== Task input ==

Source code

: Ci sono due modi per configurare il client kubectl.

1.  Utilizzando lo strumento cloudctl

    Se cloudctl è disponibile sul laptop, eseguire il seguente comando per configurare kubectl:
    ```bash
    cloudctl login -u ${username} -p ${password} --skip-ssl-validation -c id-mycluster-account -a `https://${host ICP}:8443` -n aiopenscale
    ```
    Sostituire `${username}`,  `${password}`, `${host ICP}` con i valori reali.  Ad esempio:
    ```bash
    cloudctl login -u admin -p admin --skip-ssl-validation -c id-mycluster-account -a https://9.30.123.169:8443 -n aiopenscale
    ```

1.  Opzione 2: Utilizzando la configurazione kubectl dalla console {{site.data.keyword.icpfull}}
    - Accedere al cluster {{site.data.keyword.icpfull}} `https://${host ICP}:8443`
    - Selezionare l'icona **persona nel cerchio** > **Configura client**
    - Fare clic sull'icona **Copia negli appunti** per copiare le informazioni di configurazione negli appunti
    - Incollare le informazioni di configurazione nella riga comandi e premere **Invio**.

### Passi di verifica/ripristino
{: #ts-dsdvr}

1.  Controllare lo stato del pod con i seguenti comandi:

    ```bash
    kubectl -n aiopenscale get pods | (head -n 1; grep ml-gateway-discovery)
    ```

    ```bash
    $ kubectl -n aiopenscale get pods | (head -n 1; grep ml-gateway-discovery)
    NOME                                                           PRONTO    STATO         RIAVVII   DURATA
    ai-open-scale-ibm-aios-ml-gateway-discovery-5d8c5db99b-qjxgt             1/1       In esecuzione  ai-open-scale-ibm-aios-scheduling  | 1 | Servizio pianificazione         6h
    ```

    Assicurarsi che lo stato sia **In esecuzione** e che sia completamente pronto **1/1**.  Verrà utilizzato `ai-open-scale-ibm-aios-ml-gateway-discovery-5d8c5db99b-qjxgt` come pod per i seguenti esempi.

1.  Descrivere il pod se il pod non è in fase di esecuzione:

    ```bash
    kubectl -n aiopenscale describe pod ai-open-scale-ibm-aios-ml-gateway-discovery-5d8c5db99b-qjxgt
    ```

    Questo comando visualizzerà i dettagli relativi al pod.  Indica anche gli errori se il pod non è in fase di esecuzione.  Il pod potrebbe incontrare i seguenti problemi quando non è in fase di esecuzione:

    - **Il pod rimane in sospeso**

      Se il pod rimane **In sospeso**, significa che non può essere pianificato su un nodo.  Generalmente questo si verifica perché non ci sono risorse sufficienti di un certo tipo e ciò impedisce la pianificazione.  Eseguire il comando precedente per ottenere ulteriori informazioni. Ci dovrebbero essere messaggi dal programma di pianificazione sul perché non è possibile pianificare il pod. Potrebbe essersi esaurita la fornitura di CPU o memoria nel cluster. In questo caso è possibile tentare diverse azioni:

===

# What is expected
An exact copy of the data, with every line intact, is the required answer.

# Your response
Source code

: Ci sono due modi per configurare il client kubectl.

1.  Utilizzando lo strumento cloudctl

    Se cloudctl è disponibile sul laptop, eseguire il seguente comando per configurare kubectl:
    ```bash
    cloudctl login -u ${username} -p ${password} --skip-ssl-validation -c id-mycluster-account -a `https://${host ICP}:8443` -n aiopenscale
    ```
    Sostituire `${username}`,  `${password}`, `${host ICP}` con i valori reali.  Ad esempio:
    ```bash
    cloudctl login -u admin -p admin --skip-ssl-validation -c id-mycluster-account -a https://9.30.123.169:8443 -n aiopenscale
    ```

1.  Opzione 2: Utilizzando la configurazione kubectl dalla console {{site.data.keyword.icpfull}}
    - Accedere al cluster {{site.data.keyword.icpfull}} `https://${host ICP}:8443`
    - Selezionare l'icona **persona nel cerchio** > **Configura client**
    - Fare clic sull'icona **Copia negli appunti** per copiare le informazioni di configurazione negli appunti
    - Incollare le informazioni di configurazione nella riga comandi e premere **Invio**.

### Passi di verifica/ripristino
{: #ts-dsdvr}

1.  Controllare lo stato del pod con i seguenti comandi:

    ```bash
    kubectl -n aiopenscale get pods | (head -n 1; grep ml-gateway-discovery)
    ```

    ```bash
    $ kubectl -n aiopenscale get pods | (head -n 1; grep ml-gateway-discovery)
    NOME                                                           PRONTO    STATO         RIAVVII   DURATA
    ai-open-scale-ibm-aios-ml-gateway-discovery-5d8c5db99b-qjxgt             1/1       In esecuzione  ai-open-scale-ibm-aios-scheduling  | 1 | Servizio pianificazione         6h
    ```

    Assicurarsi che lo stato sia **In esecuzione** e che sia completamente pronto **1/1**.  Verrà utilizzato `ai-open-scale-ibm-aios-ml-gateway-discovery-5d8c5db99b-qjxgt` come pod per i seguenti esempi.

1.  Descrivere il pod se il pod non è in fase di esecuzione:

    ```bash
    kubectl -n aiopenscale describe pod ai-open-scale-ibm-aios-ml-gateway-discovery-5d8c5db99b-qjxgt
    ```

    Questo comando visualizzerà i dettagli relativi al pod.  Indica anche gli errori se il pod non è in fase di esecuzione.  Il pod potrebbe incontrare i seguenti problemi quando non è in fase di esecuzione:

    - **Il pod rimane in sospeso**

      Se il pod rimane **In sospeso**, significa che non può essere pianificato su un nodo.  Generalmente questo si verifica perché non ci sono risorse sufficienti di un certo tipo e ciò impedisce la pianificazione.  Eseguire il comando precedente per ottenere ulteriori informazioni. Ci dovrebbero essere messaggi dal programma di pianificazione sul perché non è possibile pianificare il pod. Potrebbe essersi esaurita la fornitura di CPU o memoria nel cluster. In questo caso è possibile tentare diverse azioni:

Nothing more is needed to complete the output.